● Source material:
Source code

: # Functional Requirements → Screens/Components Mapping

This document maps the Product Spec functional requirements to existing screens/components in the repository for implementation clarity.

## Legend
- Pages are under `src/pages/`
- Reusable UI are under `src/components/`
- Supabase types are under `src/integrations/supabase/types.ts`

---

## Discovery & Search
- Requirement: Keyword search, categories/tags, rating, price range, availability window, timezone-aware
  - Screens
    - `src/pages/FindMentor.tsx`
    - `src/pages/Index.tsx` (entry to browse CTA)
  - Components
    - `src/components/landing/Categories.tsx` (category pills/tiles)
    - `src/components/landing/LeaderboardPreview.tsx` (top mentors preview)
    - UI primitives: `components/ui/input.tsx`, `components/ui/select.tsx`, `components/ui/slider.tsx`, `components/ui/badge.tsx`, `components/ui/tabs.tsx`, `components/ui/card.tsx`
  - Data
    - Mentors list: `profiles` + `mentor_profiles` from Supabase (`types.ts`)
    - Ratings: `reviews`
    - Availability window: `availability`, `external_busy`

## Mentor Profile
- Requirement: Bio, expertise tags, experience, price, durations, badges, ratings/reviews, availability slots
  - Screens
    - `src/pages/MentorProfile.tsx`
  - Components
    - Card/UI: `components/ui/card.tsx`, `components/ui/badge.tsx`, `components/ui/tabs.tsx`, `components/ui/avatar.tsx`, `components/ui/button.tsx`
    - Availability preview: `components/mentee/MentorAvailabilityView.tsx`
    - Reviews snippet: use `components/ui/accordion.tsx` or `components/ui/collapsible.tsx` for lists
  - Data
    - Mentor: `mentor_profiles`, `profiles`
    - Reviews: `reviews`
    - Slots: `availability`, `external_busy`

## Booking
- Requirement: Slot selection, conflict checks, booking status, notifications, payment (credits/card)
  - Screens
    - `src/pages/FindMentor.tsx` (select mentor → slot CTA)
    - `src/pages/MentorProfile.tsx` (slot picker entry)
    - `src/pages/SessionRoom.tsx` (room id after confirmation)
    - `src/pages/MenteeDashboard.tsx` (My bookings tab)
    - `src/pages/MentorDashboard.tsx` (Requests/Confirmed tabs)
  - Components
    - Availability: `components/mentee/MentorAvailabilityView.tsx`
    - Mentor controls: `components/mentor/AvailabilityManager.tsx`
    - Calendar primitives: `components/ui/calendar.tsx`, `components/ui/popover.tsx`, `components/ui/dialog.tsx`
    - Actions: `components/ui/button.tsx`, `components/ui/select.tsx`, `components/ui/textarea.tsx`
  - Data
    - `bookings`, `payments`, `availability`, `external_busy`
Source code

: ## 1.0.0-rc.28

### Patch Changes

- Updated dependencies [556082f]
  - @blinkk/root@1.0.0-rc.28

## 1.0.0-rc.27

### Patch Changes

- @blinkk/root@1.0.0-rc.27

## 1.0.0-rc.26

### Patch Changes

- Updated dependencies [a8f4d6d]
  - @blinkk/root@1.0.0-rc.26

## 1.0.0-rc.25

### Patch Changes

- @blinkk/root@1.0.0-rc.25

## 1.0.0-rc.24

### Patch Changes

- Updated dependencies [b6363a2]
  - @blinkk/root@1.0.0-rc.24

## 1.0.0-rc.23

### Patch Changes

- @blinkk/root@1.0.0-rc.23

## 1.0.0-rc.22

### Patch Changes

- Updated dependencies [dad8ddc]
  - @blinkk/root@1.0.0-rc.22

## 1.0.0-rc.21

● Task goal:
Transcribe all of the material above, keeping every line identical to the original.

● The answer:
Source code

: # Functional Requirements → Screens/Components Mapping

This document maps the Product Spec functional requirements to existing screens/components in the repository for implementation clarity.

## Legend
- Pages are under `src/pages/`
- Reusable UI are under `src/components/`
- Supabase types are under `src/integrations/supabase/types.ts`

---

## Discovery & Search
- Requirement: Keyword search, categories/tags, rating, price range, availability window, timezone-aware
  - Screens
    - `src/pages/FindMentor.tsx`
    - `src/pages/Index.tsx` (entry to browse CTA)
  - Components
    - `src/components/landing/Categories.tsx` (category pills/tiles)
    - `src/components/landing/LeaderboardPreview.tsx` (top mentors preview)
    - UI primitives: `components/ui/input.tsx`, `components/ui/select.tsx`, `components/ui/slider.tsx`, `components/ui/badge.tsx`, `components/ui/tabs.tsx`, `components/ui/card.tsx`
  - Data
    - Mentors list: `profiles` + `mentor_profiles` from Supabase (`types.ts`)
    - Ratings: `reviews`
    - Availability window: `availability`, `external_busy`

## Mentor Profile
- Requirement: Bio, expertise tags, experience, price, durations, badges, ratings/reviews, availability slots
  - Screens
    - `src/pages/MentorProfile.tsx`
  - Components
    - Card/UI: `components/ui/card.tsx`, `components/ui/badge.tsx`, `components/ui/tabs.tsx`, `components/ui/avatar.tsx`, `components/ui/button.tsx`
    - Availability preview: `components/mentee/MentorAvailabilityView.tsx`
    - Reviews snippet: use `components/ui/accordion.tsx` or `components/ui/collapsible.tsx` for lists
  - Data
    - Mentor: `mentor_profiles`, `profiles`
    - Reviews: `reviews`
    - Slots: `availability`, `external_busy`

## Booking
- Requirement: Slot selection, conflict checks, booking status, notifications, payment (credits/card)
  - Screens
    - `src/pages/FindMentor.tsx` (select mentor → slot CTA)
    - `src/pages/MentorProfile.tsx` (slot picker entry)
    - `src/pages/SessionRoom.tsx` (room id after confirmation)
    - `src/pages/MenteeDashboard.tsx` (My bookings tab)
    - `src/pages/MentorDashboard.tsx` (Requests/Confirmed tabs)
  - Components
    - Availability: `components/mentee/MentorAvailabilityView.tsx`
    - Mentor controls: `components/mentor/AvailabilityManager.tsx`
    - Calendar primitives: `components/ui/calendar.tsx`, `components/ui/popover.tsx`, `components/ui/dialog.tsx`
    - Actions: `components/ui/button.tsx`, `components/ui/select.tsx`, `components/ui/textarea.tsx`
  - Data
    - `bookings`, `payments`, `availability`, `external_busy`
Source code

: ## 1.0.0-rc.28

### Patch Changes

- Updated dependencies [556082f]
  - @blinkk/root@1.0.0-rc.28

## 1.0.0-rc.27

### Patch Changes

- @blinkk/root@1.0.0-rc.27

## 1.0.0-rc.26

### Patch Changes

- Updated dependencies [a8f4d6d]
  - @blinkk/root@1.0.0-rc.26

## 1.0.0-rc.25

### Patch Changes

- @blinkk/root@1.0.0-rc.25

## 1.0.0-rc.24

### Patch Changes

- Updated dependencies [b6363a2]
  - @blinkk/root@1.0.0-rc.24

## 1.0.0-rc.23

### Patch Changes

- @blinkk/root@1.0.0-rc.23

## 1.0.0-rc.22

### Patch Changes

- Updated dependencies [dad8ddc]
  - @blinkk/root@1.0.0-rc.22

## 1.0.0-rc.21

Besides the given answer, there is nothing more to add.